Помню запах лежанки, шуршащей подсолнухами, жар ее под голыми пятками и какой-то особый обзор сверху на все, что происходит в избе. Помню вкус колодезной воды из кадушки у двери на некрашеной лавке, и то, как ребятишки бесконечно прыгали с печи и гремели железным ковшом, утоляя жажду; сумрак, который всегда был здесь - в маленькие оконца и летом свет едва проникал, а зимой, когда они замерзали да заваливало снегом чуть не до крыши, так что откапывались, и темнело чуть ли не в три часа дня... Но какой-то покой шел от этих сумерек и тихо становилось на душе.
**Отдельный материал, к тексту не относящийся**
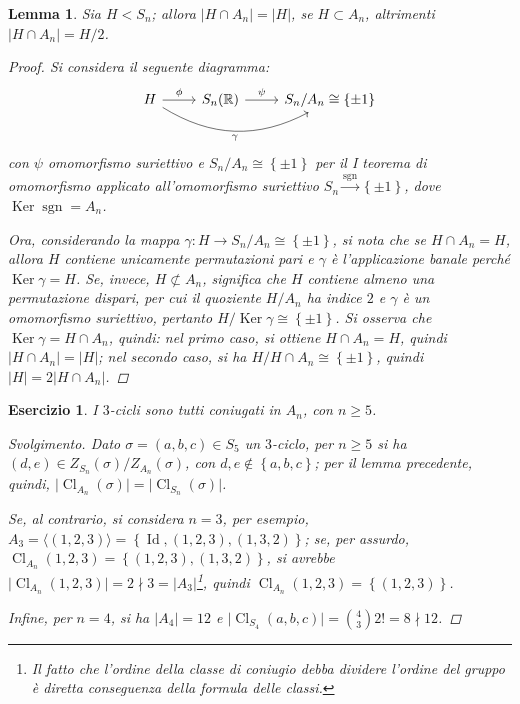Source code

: \documentclass[11pt]{scrartcl}
\theoremstyle{style1}
\newtheorem{lemma}{Lemma}[teorema]
\newtheorem{esercizio}{Esercizio}[section]
\newenvironment{svolgimento}{\renewcommand\qedsymbol{$\blacksquare$}\begin{proof}[Svolgimento]}{\end{proof}}
\numberwithin{equation}{subsection}
\begin{document}
\begin{lemma}
	Sia $H < S_n$; allora $ \lvert H \cap  A_n \rvert = |H|$, se $H \subset A_n$, altrimenti $\lvert H \cap A_n \rvert = H / 2$.
	\begin{proof}
		Si considera il seguente diagramma:
	\[
\begin{tikzcd}
H \arrow[r, "\phi "] 
    \arrow[rr, bend right=30, "{\gamma}"'] & 
S_n(\mathbb{R}) \arrow[r, "\psi  "] & S_n / A_n \cong \left\{ \pm 1 \right\} 
\end{tikzcd}
\]
con $\psi  $ omomorfismo suriettivo e $S_n / A_n \cong \left\{ \pm 1 \right\} $ per il I teorema di omomorfismo applicato all'omomorfismo suriettivo $S_n \stackrel{\operatorname{sgn} }{\longrightarrow} \left\{ \pm 1 \right\} $, dove $\operatorname{Ker} \operatorname{sgn}  = A_n$. 

Ora, considerando la mappa $\gamma : H \to S_n / A_n \cong \left\{ \pm 1 \right\} $, si nota che se $H\cap A_n = H$, allora $H$ contiene unicamente permutazioni pari e $\gamma$ \`e l'applicazione banale perch\'e $\operatorname{Ker} \gamma = H$.
Se, invece, $H \not\subset A_n$, significa che $H$ contiene almeno una permutazione dispari, per cui il quoziente $H / A_n$ ha indice $2$ e $\gamma$ \`e un omomorfismo suriettivo, pertanto $H / \operatorname{Ker} \gamma \cong \left\{ \pm 1 \right\} $.
Si osserva che $\operatorname{Ker} \gamma = H \cap A_n$, quindi: nel primo caso, si ottiene $H\cap A_n= H$, quindi $\lvert H\cap A_n \rvert = \lvert H \rvert $; nel secondo caso, si ha $H / H\cap A_n \cong \left\{ \pm 1 \right\} $, quindi $\lvert H \rvert = 2 \lvert H \cap A_n \rvert $.
	\end{proof}
\end{lemma}
\begin{esercizio}
I $3$-cicli sono tutti coniugati in $A_n$, con $n\ge 5$.
\begin{svolgimento}
	Dato $\sigma =(a,b,c) \in S_5$ un $3$-ciclo, per $n\ge 5$ si ha $(d,e) \in Z_{S_n} (\sigma ) / Z_{A_n} (\sigma )$, con $d,e \not \in \left\{ a,b,c \right\} $; per il lemma precedente, quindi, $\lvert \operatorname{Cl} _{A_n} (\sigma ) \rvert = \lvert \operatorname{Cl} _{S_n} (\sigma  )\rvert $.

	Se, al contrario, si considera $n=3$, per esempio, $A_3 = \langle (1,2,3) \rangle=\left\{ \operatorname{Id} , (1,2,3), (1,3,2) \right\} $; se, per assurdo, $\operatorname{Cl} _{A_n} (1,2,3) = \left\{ (1,2,3),(1,3,2) \right\} $, si avrebbe $\lvert \operatorname{Cl} _{A_n} (1,2,3) \rvert = 2 \nmid 3 = \lvert A_3 \rvert $\footnote{Il fatto che l'ordine della classe di coniugio debba dividere l'ordine del gruppo \`e diretta conseguenza della formula delle classi.}, quindi $\operatorname{Cl} _{A_n} (1,2,3) = \left\{ (1,2,3) \right\} $.

	Infine, per $n=4$, si ha $\lvert A_4 \rvert =12$ e $\lvert \operatorname{Cl} _{S_4} (a,b,c) \rvert = \binom{4}{3}2! = 8  \nmid  12$.
\end{svolgimento}
\end{esercizio}
\end{document}
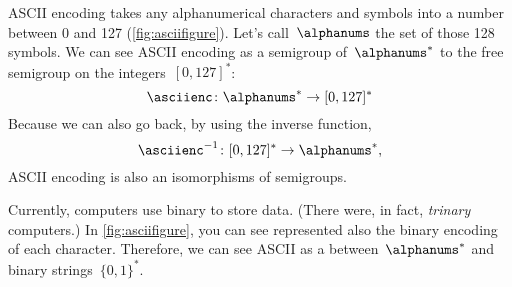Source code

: \begin{example}
    ASCII encoding takes any alphanumerical characters and symbols into a number between 0 and 127 (\cref{fig:asciifigure}).
    Let's call~$\alphanums$ the set of those 128 symbols.
    We can see ASCII encoding as a semigroup \whomo of~$\alphanums^*$ to the free semigroup on the integers~$[0,127]^*$:
    \begin{equation*}
        \label{eq:ASCII-semi}
        \asciienc\colon \alphanums^* \to  [0,127]^*
    \end{equation*}
    Because we can also go back, by using the inverse function,
    \begin{equation*}
        \label{eq:ASCII-semi-inv}
        \asciienc^{-1}\colon  [0,127]^*  \to  \alphanums^*,
    \end{equation*}
    ASCII encoding is also an isomorphisms of semigroups.
\end{example}

\begin{example}
    Currently, computers use binary to store data. (There were, in fact, \emph{trinary} computers.)
    In \cref{fig:asciifigure}, you can see represented also the binary encoding of each character.
    Therefore, we can see ASCII as a \whomo between~$\alphanums^*$ and binary strings~$\{0,1\}^*$.
\end{example}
Правда, на полати, где ребятишки спали с особым удовольствием, я не любил даже забираться: давило, было страшно, я задыхался не от духоты и густого запаха старых овчин и пыльных тряпок, а от черного потолка, наползавшего на меня, так что хотелось кричать от ужаса.
Молодые хозяйки меня любили, был я, видимо, покладист, старателен, готов помочь, и все мне было в новинку - сбегать за водой или наколоть дров, радовался, что получается, на морозе звенят разлетающиеся полешки могу не хуже других.
Помню, особенно трудно давалась мне наука запрягать, требующая понимания, долго казалась необязательной сложившаяся от века очередность упряжки: лошадь у меня свободно выходила из оглобель, стоило выехать за ворота, я с позором ее заворачивал, прилаживал все сначала, не получалось, пока наконец не появлялась какая-нибудь бабка, добродушно ругала меня и перепрягала заново. Помню, несколько раз лошадь распрягалась у меня в дороге, в степи, зимой, ременные гужи смерзались, я не мог распутать мною же накрученные узлы, впадал в отчаяние - просто не знал, что делать, чтобы как-то приладить всю эту хитроумную, как мне тогда казалось, систему.